D'une rapidité incroyable, la bête fonça sur lui, il eut à peine le temps de se protéger avec son katana non dégainé qu'elle refermait ses mâchoires sur le fourreau. Il se brisa en un éclair comme s'il n'avait été qu'un vulgaire brindille dans les mains d'un adulte. La lame resta cependant intacte, elle était résistante ce n'était pas qu'une babiole, une épée d'entraînement. D'un mouvement de la tête, la lame fut arrachée des mains de son porteur avant d'être envoyé valdingué entre les racines d'un arbre. Le buste du jeune garçon fut plaqué au sol par la patte du monstre. La pression s'accrue sur son thorax alors que la bête rapprochait sa tête de la sienne, de près comme de loin d'abord sa gueule ressemblait à une fosse béante.

Il fronça le nez, il se prenait l'haleine pestilentielle de l'animal en plein dans le visage, un mélange de viande avariée et de chair en décomposition, rien de bien appétissant n'est-ce pas ? Rassemblant toutes ses forces dans sa jambe gauche, Eleyon balança sa jambe dans l'abdomen de la bête lui arrachant un cri de douleur aiguë. Profitant de l'instant de surprise mêlée de douleur qui terrassait actuellement la bestiole, Eleyon se jeta sur son katana et se releva tout aussi vite l'arme empoignée d'une main ferme. Il fit de nouveau face à la bête qui entre temps s'était relevée, ses yeux luisaient d'une rage incommensurable. Plaçant la lame de son katana entre eux pour se protéger, il se déplaça lentement sur le côté pour se dégager une issue au cas où le combat tournerait mal. Ses yeux le fixaient toujours cherchant sûrement à le jauger. Il ne devait pas craquer, ne pas détourner le regard ou la bête comprendra qu'il était sûrement plus faible qu'elle et elle aura un avantage psychologique sur lui se croyant, de ce fait, plus forte.
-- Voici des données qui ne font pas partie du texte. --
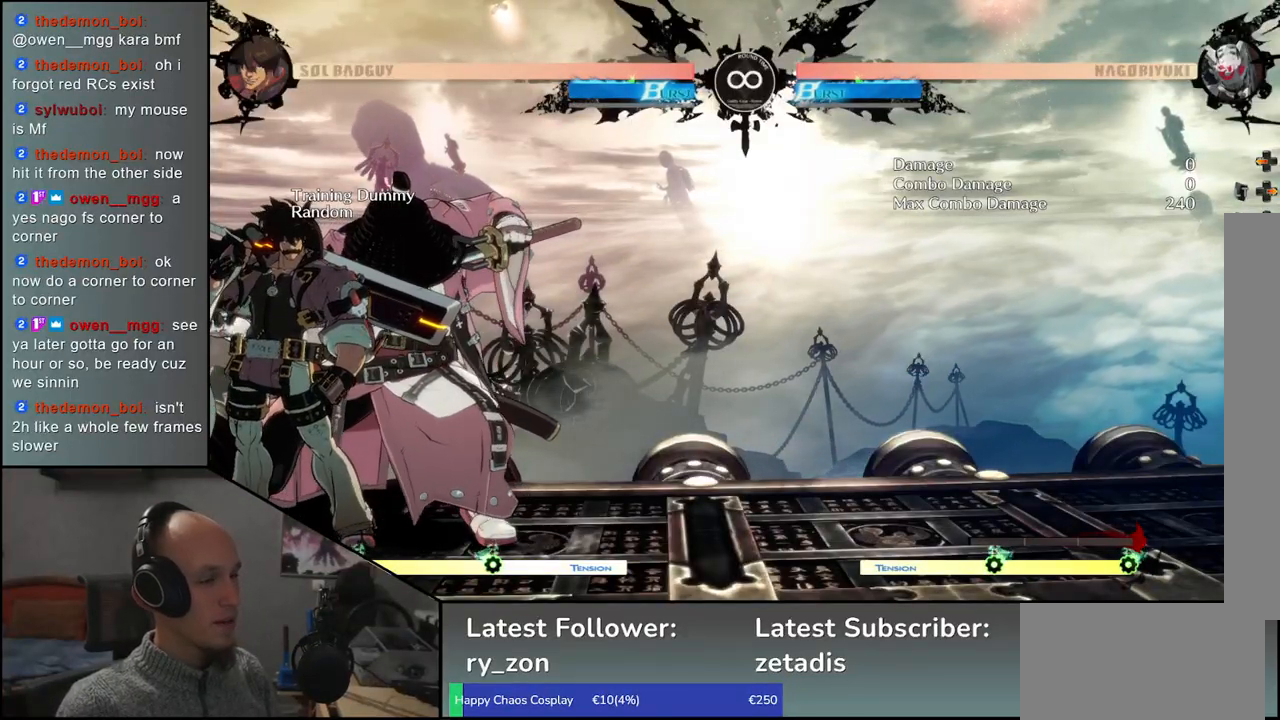
{"buttons": [], "left_stick": "center", "events": []}
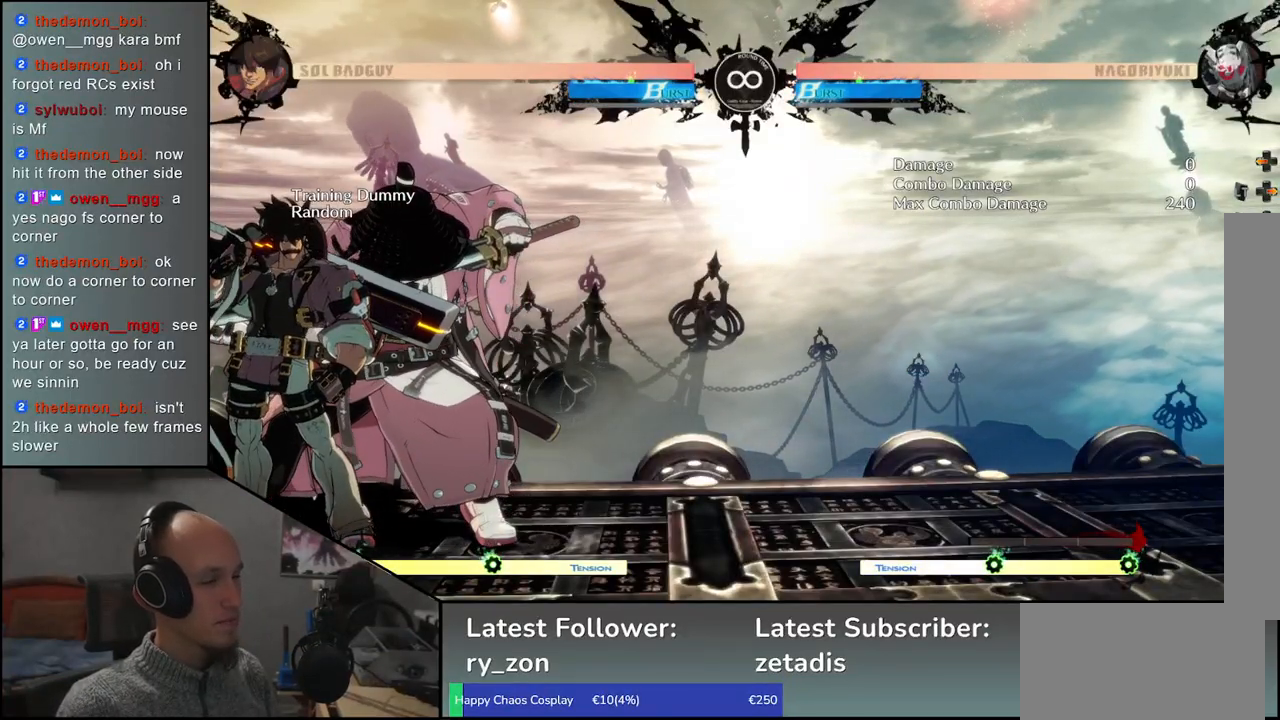
{"buttons": [], "left_stick": "down-right", "events": [[183, "R1", "down"], [267, "R1", "up"], [350, "left_stick", "down-left"], [467, "left_stick", "down-right"]]}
Elle semblait douée d'une intelligence peu commune dans le monde animal, il ne devait pas lui laisser le temps d'élaborer une stratégie précaire. Eleyon s'élança vers le monstre dans l'intention simple de l'occire en un coup. Mais tout ne se passe comme on veut, il balança son katana de gauche à droite, fracassant une grande partie des épines ponctuant le dos de l'énorme hérisson. Cependant, les épines étaient plus dures que prévu et le choc de l'attaque se répercuta dans tout son corps, le paralysant momentanément. La bête profita de cet instant de faiblesse pour l'attaquer, ses griffes arrachèrent de grand lambeaux de peau sur son bras gauche avant que ses mâchoires ne finissent le travail en se refermant sur les plaies fraîches.

L'enchaînement arracha un cri de douleur à Eleyon. Dans un geste désespéré, il agrippa fermement son katana et tenta d'asséner un coup de taille de toute ses forces sur le cou mis à nu de la bête. La lame s'enfonça comme dans du beurre avant de ressortir par l'épaule droit de la bête sectionnant le muscle cardiaque sur son passage. L'animal lâcha prise et s'affala de tout son être dans l'herbe. Le bras d'Eleyon étaient maintenant couvert de sang, ses bandages en étaient complètement imbibés, il ruisselait sur le sol se mélangeant avec celui de son adversaire. L'affrontement avait recoloré toute la végétation d'une belle couleur carmin sur 2 mètres à la ronde.

L'apprenti-Dieu arracha une partie de la manche de sa chemise pour s'en fabriquer une attelle. Précaire certes, mais elle soutiendrais son bras meurtri pendant qu'il cherchait la trace d'une civilisation. Il avança à travers les arbres millénaires sans apercevoir le moindre humain, juste quelques créatures qui s'enfuirent à son arrivée. Il faut dire que sa tête faisait assez peur et son apparence n'arrangeait rien.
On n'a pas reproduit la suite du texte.